Hmm. So what does all this have to do with today’s gospel?
I wonder if the Pharisees were, like early cancer doctors, so attached to an age-old notion about sin – its cause and cure – that they rushed to a diagnosis based only on what they saw and what they understood sin to be? Did they believe it was sin that lurked behind all abnormalities? Like blindness? Sin caused the blindness? The only question was who’s sin?
It seems silly – this metaphor.
And yet, amongst other things this gospel passage teaches us something about the nature of sin – what it is, what it is not, where it comes from – that it exists in our DNA but is also comes into us from other sources – and ultimately, how we are cured, healed, forgiven our sin. Like cancer, it is simple and complex all at once. The Pharisees with their singular focus on sin, their myopic understanding of what sin was and from whence it came, misdiagnosed the blind man. They read the x-rays wrong. They alarmed the patient unnecessarily.

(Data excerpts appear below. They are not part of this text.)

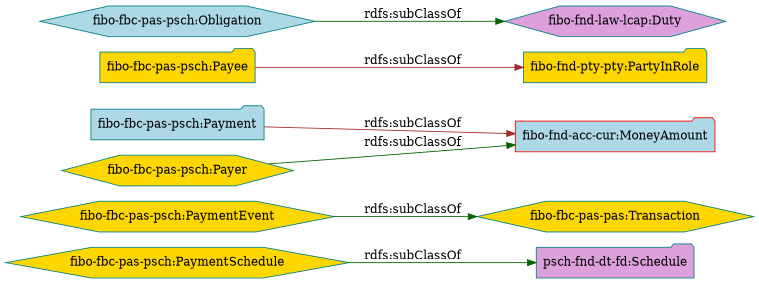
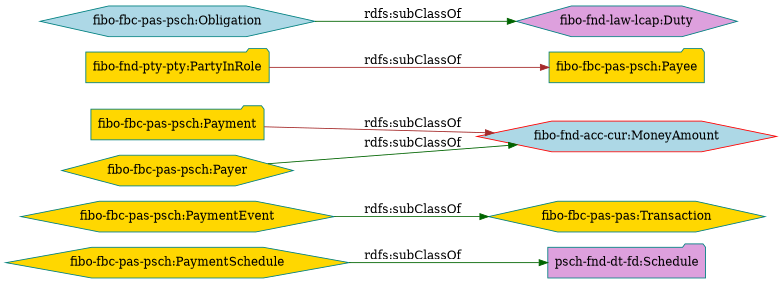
  digraph {
    rankdir=LR
    node [color=teal fillcolor=gold shape=hexagon style=filled]
    edge [color=darkgreen]
    n1 [fillcolor=plum label="psch-fnd-dt-fd:Schedule" shape=folder]
    "fibo-fbc-pas-psch:PaymentSchedule"
    "fibo-fbc-pas-psch:PaymentEvent"
    "fibo-fbc-pas-pas:Transaction"
-   "fibo-fbc-pas-psch:Payment" [fillcolor=lightblue shape=folder]
-   "fibo-fnd-acc-cur:MoneyAmount" [color=red fillcolor=lightblue shape=folder]
+   "fibo-fbc-pas-psch:Payment" [shape=folder]
+   "fibo-fnd-acc-cur:MoneyAmount" [color=red fillcolor=lightblue]
    "fibo-fbc-pas-psch:Payer"
    "fibo-fnd-pty-pty:PartyInRole" [shape=folder]
    "fibo-fbc-pas-psch:Payee" [shape=folder]
    "fibo-fbc-pas-psch:Obligation" [fillcolor=lightblue]
    "fibo-fnd-law-lcap:Duty" [fillcolor=plum]
    "fibo-fbc-pas-psch:PaymentSchedule" -> n1 [label="rdfs:subClassOf"]
    "fibo-fbc-pas-psch:PaymentEvent" -> "fibo-fbc-pas-pas:Transaction" [label="rdfs:subClassOf"]
    "fibo-fbc-pas-psch:Payment" -> "fibo-fnd-acc-cur:MoneyAmount" [color=brown label="rdfs:subClassOf"]
    "fibo-fbc-pas-psch:Payer" -> "fibo-fnd-acc-cur:MoneyAmount" [label="rdfs:subClassOf"]
-   "fibo-fbc-pas-psch:Payee" -> "fibo-fnd-pty-pty:PartyInRole" [color=brown label="rdfs:subClassOf"]
+   "fibo-fnd-pty-pty:PartyInRole" -> "fibo-fbc-pas-psch:Payee" [color=brown label="rdfs:subClassOf"]
    "fibo-fbc-pas-psch:Obligation" -> "fibo-fnd-law-lcap:Duty" [label="rdfs:subClassOf"]
  }
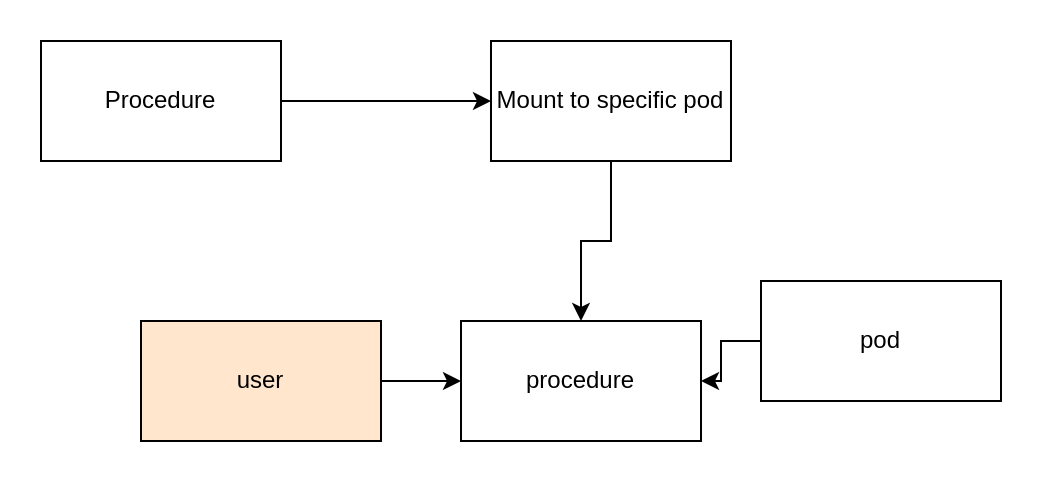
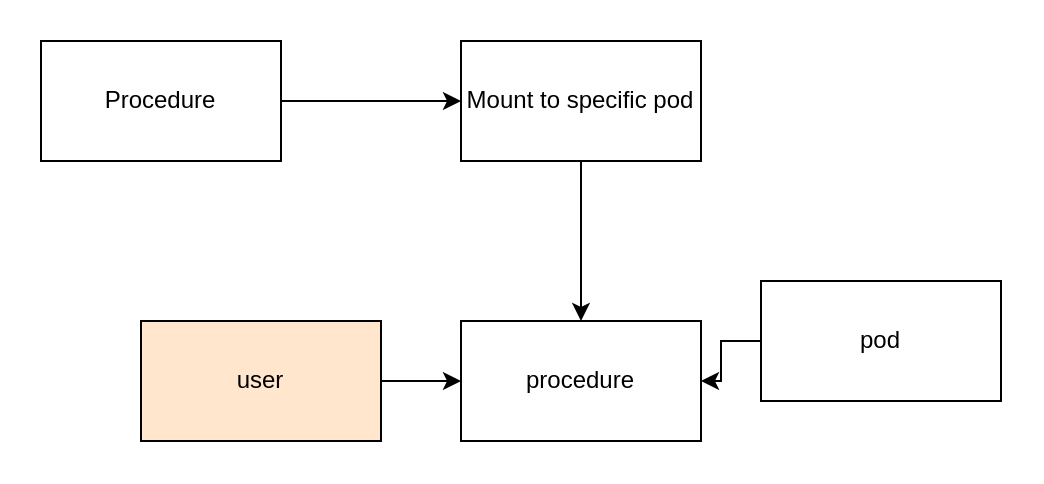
  <mxCell id="0" />
  <mxCell id="1" parent="0" />
  <mxCell id="2" style="edgeStyle=orthogonalEdgeStyle;rounded=0;orthogonalLoop=1;jettySize=auto;html=1;entryX=0;entryY=0.5;entryDx=0;entryDy=0;" parent="1" source="3" target="5" edge="1"><mxGeometry relative="1" as="geometry" /></mxCell>
  <mxCell id="3" value="Procedure" style="rounded=0;whiteSpace=wrap;html=1;" parent="1" vertex="1"><mxGeometry x="20" y="20" width="120" height="60" as="geometry" /></mxCell>
  <mxCell id="4" style="edgeStyle=orthogonalEdgeStyle;rounded=0;orthogonalLoop=1;jettySize=auto;html=1;" parent="1" source="5" target="8" edge="1"><mxGeometry relative="1" as="geometry" /></mxCell>
- <mxCell id="5" value="Mount to specific pod" style="rounded=0;whiteSpace=wrap;html=1;" parent="1" vertex="1"><mxGeometry x="245" y="20" width="120" height="60" as="geometry" /></mxCell>
+ <mxCell id="5" value="Mount to specific pod" style="rounded=0;whiteSpace=wrap;html=1;" parent="1" vertex="1"><mxGeometry x="230" y="20" width="120" height="60" as="geometry" /></mxCell>
  <mxCell id="6" value="" style="edgeStyle=orthogonalEdgeStyle;rounded=0;orthogonalLoop=1;jettySize=auto;html=1;" parent="1" source="7" target="8" edge="1"><mxGeometry relative="1" as="geometry" /></mxCell>
  <mxCell id="7" value="user" style="rounded=0;whiteSpace=wrap;html=1;fillColor=#ffe6cc;" parent="1" vertex="1"><mxGeometry x="70" y="160" width="120" height="60" as="geometry" /></mxCell>
  <mxCell id="8" value="procedure" style="rounded=0;whiteSpace=wrap;html=1;" parent="1" vertex="1"><mxGeometry x="230" y="160" width="120" height="60" as="geometry" /></mxCell>
  <mxCell id="9" value="" style="edgeStyle=orthogonalEdgeStyle;rounded=0;orthogonalLoop=1;jettySize=auto;html=1;" parent="1" source="10" target="8" edge="1"><mxGeometry relative="1" as="geometry" /></mxCell>
  <mxCell id="10" value="pod" style="rounded=0;whiteSpace=wrap;html=1;" parent="1" vertex="1"><mxGeometry x="380" y="140" width="120" height="60" as="geometry" /></mxCell>
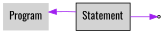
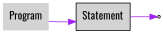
  digraph {
    rankdir=LR
    fontname=Oswald
    node [fontname=Oswald style=filled fillcolor=lightgrey]
    edge [color=purple fontname=Oswald]
    n1 [label=Program shape=plaintext]
    n2 [label=Statement shape=box]
    end [shape=point]
-   n2 -> n1
+   n1 -> n2
    n2 -> end
  }
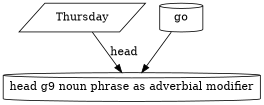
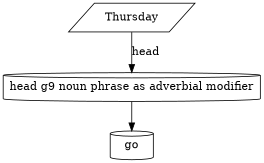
  strict digraph {
    node [shape=cylinder]
    Thursday [shape=parallelogram]
    n2 [label="head g9 noun phrase as adverbial modifier"]
    go
    Thursday -> n2 [label=head]
-   go -> n2
+   n2 -> go
  }
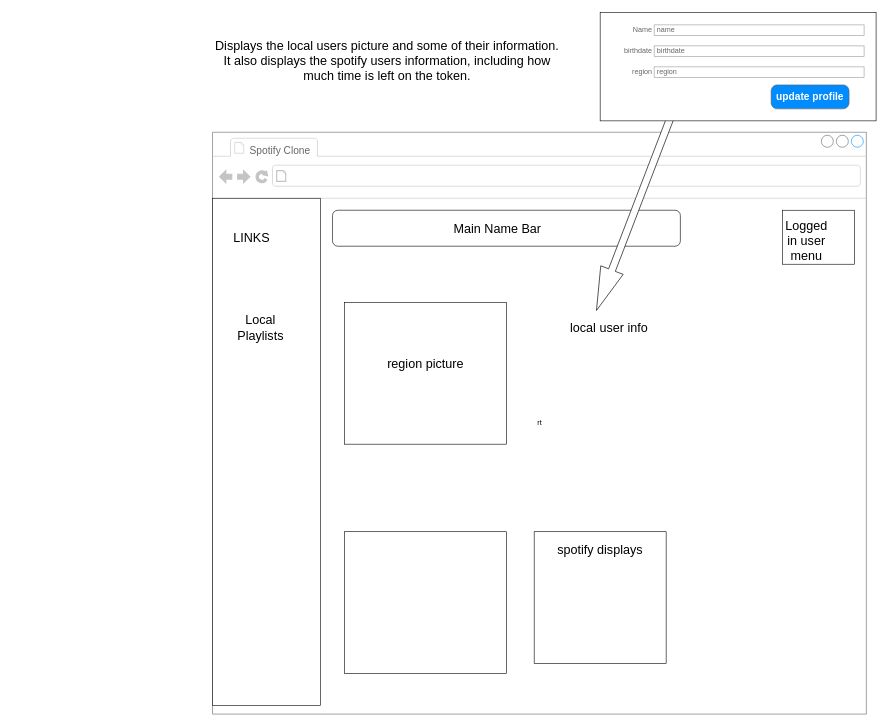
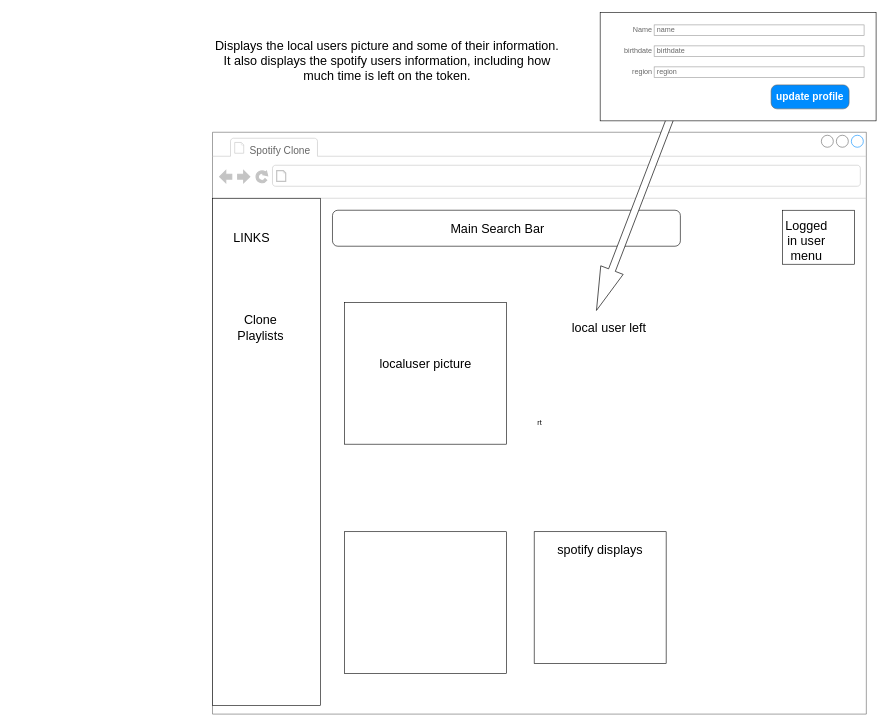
  <mxCell id="0" />
  <mxCell id="1" parent="0" />
  <mxCell id="2" value="rt" style="strokeWidth=1;shadow=0;dashed=0;align=center;html=1;shape=mxgraph.mockup.containers.browserWindow;rSize=0;strokeColor=#666666;strokeColor2=#008cff;strokeColor3=#c4c4c4;mainText=,;recursiveResize=0;" vertex="1" parent="1"><mxGeometry x="353.75" y="220" width="1090" height="970" as="geometry" /></mxCell>
  <mxCell id="3" value="Spotify Clone" style="strokeWidth=1;shadow=0;dashed=0;align=center;html=1;shape=mxgraph.mockup.containers.anchor;fontSize=17;fontColor=#666666;align=left;" vertex="1" parent="2"><mxGeometry x="60" y="12" width="180" height="40" as="geometry" /></mxCell>
  <mxCell id="4" value="" style="rounded=0;whiteSpace=wrap;html=1;rotation=90;" vertex="1" parent="2"><mxGeometry x="-332.96" y="442.97" width="845.93" height="180" as="geometry" /></mxCell>
  <mxCell id="5" value="&lt;font style=&quot;font-size: 21px;&quot;&gt;LINKS&lt;/font&gt;" style="text;html=1;strokeColor=none;fillColor=none;align=center;verticalAlign=middle;whiteSpace=wrap;rounded=0;" vertex="1" parent="2"><mxGeometry x="5" y="120" width="120" height="110" as="geometry" /></mxCell>
- <mxCell id="6" value="&lt;font style=&quot;font-size: 21px;&quot;&gt;Local&lt;br&gt;Playlists&lt;br&gt;&lt;/font&gt;" style="text;html=1;strokeColor=none;fillColor=none;align=center;verticalAlign=middle;whiteSpace=wrap;rounded=0;" vertex="1" parent="2"><mxGeometry x="20" y="270" width="120" height="110" as="geometry" /></mxCell>
+ <mxCell id="6" value="&lt;font style=&quot;font-size: 21px;&quot;&gt;Clone&lt;br&gt;Playlists&lt;br&gt;&lt;/font&gt;" style="text;html=1;strokeColor=none;fillColor=none;align=center;verticalAlign=middle;whiteSpace=wrap;rounded=0;" vertex="1" parent="2"><mxGeometry x="20" y="270" width="120" height="110" as="geometry" /></mxCell>
  <mxCell id="7" value="" style="rounded=1;whiteSpace=wrap;html=1;fontSize=21;" vertex="1" parent="2"><mxGeometry x="200" y="130" width="580" height="60" as="geometry" /></mxCell>
- <mxCell id="8" value="Main Name Bar" style="text;html=1;strokeColor=none;fillColor=none;align=center;verticalAlign=middle;whiteSpace=wrap;rounded=0;fontSize=21;" vertex="1" parent="2"><mxGeometry x="210" y="145" width="530" height="30" as="geometry" /></mxCell>
+ <mxCell id="8" value="Main Search Bar" style="text;html=1;strokeColor=none;fillColor=none;align=center;verticalAlign=middle;whiteSpace=wrap;rounded=0;fontSize=21;" vertex="1" parent="2"><mxGeometry x="210" y="145" width="530" height="30" as="geometry" /></mxCell>
  <mxCell id="9" value="" style="rounded=0;whiteSpace=wrap;html=1;fontSize=21;" vertex="1" parent="2"><mxGeometry x="950" y="130" width="120" height="90" as="geometry" /></mxCell>
  <mxCell id="10" value="Logged in user menu" style="text;html=1;strokeColor=none;fillColor=none;align=center;verticalAlign=middle;whiteSpace=wrap;rounded=0;fontSize=21;" vertex="1" parent="2"><mxGeometry x="960" y="165" width="60" height="30" as="geometry" /></mxCell>
  <mxCell id="11" value="" style="rounded=0;whiteSpace=wrap;html=1;" vertex="1" parent="2"><mxGeometry x="220" y="283.75" width="270" height="236.25" as="geometry" /></mxCell>
- <mxCell id="12" value="region picture" style="text;html=1;strokeColor=none;fillColor=none;align=center;verticalAlign=middle;whiteSpace=wrap;rounded=0;fontSize=21;" vertex="1" parent="2"><mxGeometry x="90" y="370" width="530" height="30" as="geometry" /></mxCell>
- <mxCell id="13" value="local user info" style="text;html=1;strokeColor=none;fillColor=none;align=center;verticalAlign=middle;whiteSpace=wrap;rounded=0;fontSize=21;" vertex="1" parent="2"><mxGeometry x="396.25" y="310" width="530" height="30" as="geometry" /></mxCell>
+ <mxCell id="12" value="localuser picture" style="text;html=1;strokeColor=none;fillColor=none;align=center;verticalAlign=middle;whiteSpace=wrap;rounded=0;fontSize=21;" vertex="1" parent="2"><mxGeometry x="90" y="370" width="530" height="30" as="geometry" /></mxCell>
+ <mxCell id="13" value="local user left" style="text;html=1;strokeColor=none;fillColor=none;align=center;verticalAlign=middle;whiteSpace=wrap;rounded=0;fontSize=21;" vertex="1" parent="2"><mxGeometry x="396.25" y="310" width="530" height="30" as="geometry" /></mxCell>
  <mxCell id="14" value="" style="shape=singleArrow;direction=south;whiteSpace=wrap;html=1;rotation=21;" vertex="1" parent="2"><mxGeometry x="684.63" y="-51.03" width="40" height="360" as="geometry" /></mxCell>
  <mxCell id="15" value="" style="rounded=0;whiteSpace=wrap;html=1;" vertex="1" parent="2"><mxGeometry x="220" y="665.94" width="270" height="236.25" as="geometry" /></mxCell>
  <mxCell id="16" value="" style="whiteSpace=wrap;html=1;aspect=fixed;" vertex="1" parent="2"><mxGeometry x="536.25" y="665.94" width="220" height="220" as="geometry" /></mxCell>
  <mxCell id="17" value="spotify displays" style="text;html=1;strokeColor=none;fillColor=none;align=center;verticalAlign=middle;whiteSpace=wrap;rounded=0;fontSize=21;" vertex="1" parent="2"><mxGeometry x="536.25" y="680" width="220" height="30" as="geometry" /></mxCell>
  <mxCell id="18" value="&lt;font style=&quot;font-size: 21px;&quot;&gt;Displays the local users picture and some of their information. It also displays the spotify users information, including how much time is left on the token.&lt;/font&gt;" style="text;html=1;strokeColor=none;fillColor=none;align=center;verticalAlign=middle;whiteSpace=wrap;rounded=0;" vertex="1" parent="1"><mxGeometry x="350" y="50" width="590" height="100" as="geometry" /></mxCell>
  <mxCell id="19" value="" style="group" vertex="1" connectable="0" parent="1"><mxGeometry x="1000" y="20" width="460" height="181" as="geometry" /></mxCell>
  <mxCell id="20" value="" style="rounded=0;whiteSpace=wrap;html=1;" vertex="1" parent="19"><mxGeometry width="460" height="181" as="geometry" /></mxCell>
  <mxCell id="21" value="Name" style="strokeWidth=1;shadow=0;dashed=0;align=center;html=1;shape=mxgraph.mockup.forms.anchor;align=right;spacingRight=2;fontColor=#666666;" vertex="1" parent="19"><mxGeometry x="40" y="21" width="50" height="18" as="geometry" /></mxCell>
  <mxCell id="22" value="name" style="strokeWidth=1;shadow=0;dashed=0;align=center;html=1;shape=mxgraph.mockup.forms.rrect;fillColor=#ffffff;rSize=0;fontColor=#666666;align=left;spacingLeft=3;strokeColor=#999999;" vertex="1" parent="19"><mxGeometry x="90" y="21" width="350" height="18" as="geometry" /></mxCell>
  <mxCell id="23" value="birthdate" style="strokeWidth=1;shadow=0;dashed=0;align=center;html=1;shape=mxgraph.mockup.forms.anchor;align=right;spacingRight=2;fontColor=#666666;" vertex="1" parent="19"><mxGeometry x="40" y="56" width="50" height="18" as="geometry" /></mxCell>
  <mxCell id="24" value="birthdate" style="strokeWidth=1;shadow=0;dashed=0;align=center;html=1;shape=mxgraph.mockup.forms.rrect;fillColor=#ffffff;rSize=0;fontColor=#666666;align=left;spacingLeft=3;strokeColor=#999999;" vertex="1" parent="19"><mxGeometry x="90" y="56" width="350" height="18" as="geometry" /></mxCell>
  <mxCell id="25" value="region" style="strokeWidth=1;shadow=0;dashed=0;align=center;html=1;shape=mxgraph.mockup.forms.anchor;align=right;spacingRight=2;fontColor=#666666;" vertex="1" parent="19"><mxGeometry x="40" y="91" width="50" height="18" as="geometry" /></mxCell>
  <mxCell id="26" value="region" style="strokeWidth=1;shadow=0;dashed=0;align=center;html=1;shape=mxgraph.mockup.forms.rrect;fillColor=#ffffff;rSize=0;fontColor=#666666;align=left;spacingLeft=3;strokeColor=#999999;" vertex="1" parent="19"><mxGeometry x="90" y="91" width="350" height="18" as="geometry" /></mxCell>
  <mxCell id="27" value="update profile" style="strokeWidth=1;shadow=0;dashed=0;align=center;html=1;shape=mxgraph.mockup.buttons.button;strokeColor=#666666;fontColor=#ffffff;mainText=;buttonStyle=round;fontSize=17;fontStyle=1;fillColor=#008cff;whiteSpace=wrap;" vertex="1" parent="19"><mxGeometry x="285" y="121" width="130" height="40" as="geometry" /></mxCell>
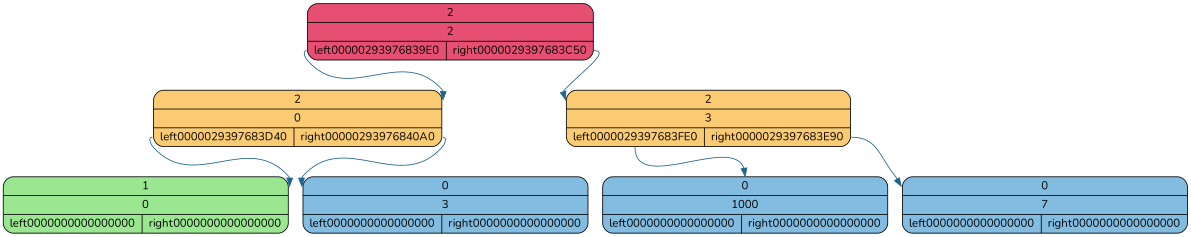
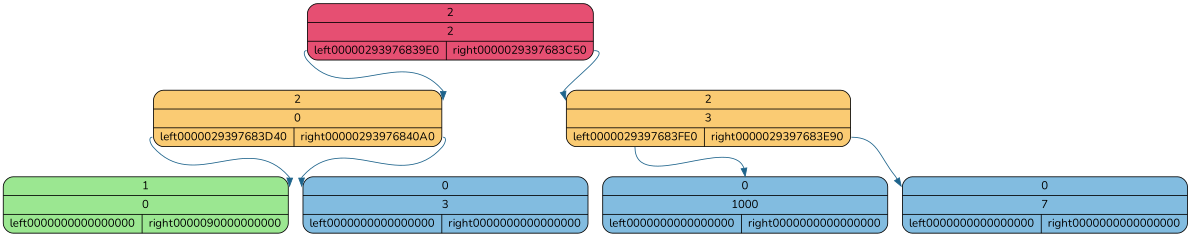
  digraph {
    fontname=Nunito
    node [fillcolor="#82BCE0" shape=Mrecord style=filled fontname=Nunito]
    edge [color="#1D638B" headport=f0 tailport=f1 weight=0.15 fontname=Nunito]
    n1 [fillcolor="#FACB73" label="{<f0> 2 | 0  |{<f1> left0000029397683D40 | <f2> right00000293976840A0}} "]
    n2 [fillcolor="#FACB73" label="{<f0> 2 | 3  |{<f1> left0000029397683FE0 | <f2> right0000029397683E90}} "]
-   n3 [fillcolor="#9BE791" label="{<f0> 1 | 0  |{<f1> left0000000000000000 | <f2> right0000000000000000}} "]
+   n3 [fillcolor="#9BE791" label="{<f0> 1 | 0  |{<f1> left0000000000000000 | <f2> right0000090000000000}} "]
    n4 [label="{<f0> 0 | 3  |{<f1> left0000000000000000 | <f2> right0000000000000000}} "]
    n5 [label="{<f0> 0 | 1000  |{<f1> left0000000000000000 | <f2> right0000000000000000}} "]
    n6 [label="{<f0> 0 | 7  |{<f1> left0000000000000000 | <f2> right0000000000000000}} "]
    n7 [fillcolor="#E64F72" label="{<f0> 2 | 2  |{<f1> left00000293976839E0 | <f2> right0000029397683C50}} "]
    subgraph sub_1 {
      rank=same
      n1
      n2
    }
    subgraph sub_2 {
      rank=same
      n3
      n4
    }
    subgraph sub_3 {
      rank=same
      n5
      n6
    }
    n1 -> n3
    n1 -> n4 [tailport=f2]
    n2 -> n5
    n2 -> n6 [tailport=f2]
    n7 -> n1
    n7 -> n2 [tailport=f2]
  }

Had they consulted the professional first, had gone to Jesus, they would have learned that the abnormality was no sin of either the man’s or his parents. It was simply a physical condition with which he was born and he would live a healthy life, regardless.
Jesus did heal the man of his abnormality. But that act really had nothing to do with sin, per se – at least as the Pharisees understood sin.
Note to reader: Today’s reflection is written quickly and is really just a taste of what the Spirit has me thinking about Sin. I haven’t had time to really connect or collect thoughts – this is sort of like the premature phone call the radiologist made to my son. So apologies for a ramble that may not offer ‘treatment’ or helpful insight. I trust a more informed word will come my way before the day’s end.
Lectionary Readings: AM Psalm 37:1-18; PM Psalm 37:19-42 Job 16:16-22,17:1,13-16; Acts 13:1-12; John 9:1-17
 Most importantly I think is that through the healing Jesus shows the Pharisees and us that he is who he says he is, We must work the works of him who sent me while it is day; night is coming when no one can work. 5 As long as I am in the world, I am the light of the world.